20.2.11

Agama, Sebuah Kebiasaan atau Pencerahan?

Saya teringat saat saya dan teman saya, Viren, sedang chatting tentang agama. DIa pernah bertanya kepada beberapa temannya, ketika kalian memutuskan untuk mengikuti agama kalian masing-masing, apakah kalian tidak pernah melirik seperti apa agama lain daripada melihat yang sudah ada. Mereka berkata inilah jalan mereka yang ditunjukkan dari kecil.

Lantas, apakah agama sendiri adalah sebuah kebiasaan?

Apakah kalian penah berpikir, ya sudah saya cuma tahu agama in house doang sudah cukup, yang penting masuk surga.
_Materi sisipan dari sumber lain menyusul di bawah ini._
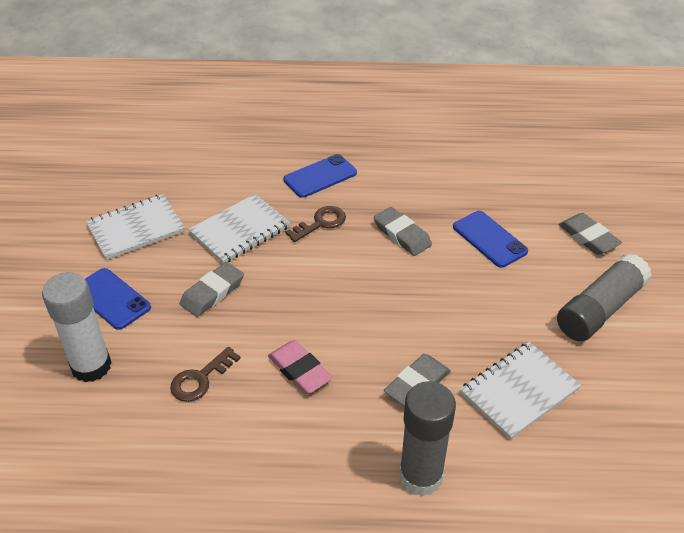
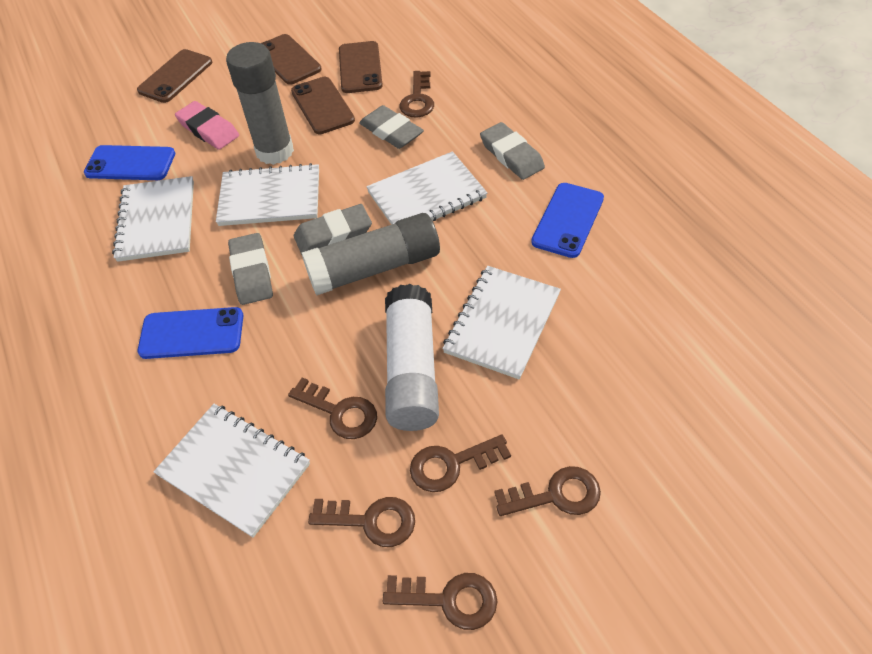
brown key: [170,347,241,402] [286,206,346,242] = 2 -> [288,378,377,439] [308,497,415,547] [382,573,497,630] [399,71,434,118] [410,435,511,492] [494,466,601,516] = 6
brown phone: none = 0 -> [137,49,212,103] [261,34,322,85] [291,77,355,134] [339,41,383,93] = 4
white notebook: [86,194,185,260] [189,194,291,263] [460,342,581,440] = 3 -> [112,176,194,262] [153,404,310,538] [216,163,319,226] [366,151,487,225] [442,266,561,380] = 5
Ada satu lagu yang cukup menggelitik saya. Jika Surga dan Neraka Tak Pernah Ada, dinyanyikan oleh Ahmad Dhani dan Chrisye. Satu penggal lirik yang simpel tapi menusuk Jika surga dan neraka tak pernah ada, masihkah kau sujud kepadaNya?


Lantas, jika surga dan neraka tak pernah ada, apakah kalian masih mengikuti agama kalian?

Tuhan itu hanya satu, hanya saja caranya berbeda. Biarlah agama di langit, yang hanya satu, tahu mana yang baik dan buruk. Agama yang terbit dari bumi tidak lebih dari media. Ibarat jejaring sosial, ada facebook, twitter, tumblr, dan masih banyak lagi. Banyak cara untuk mencari teman disana, lantas manakah yang paling cocok untuk kalian?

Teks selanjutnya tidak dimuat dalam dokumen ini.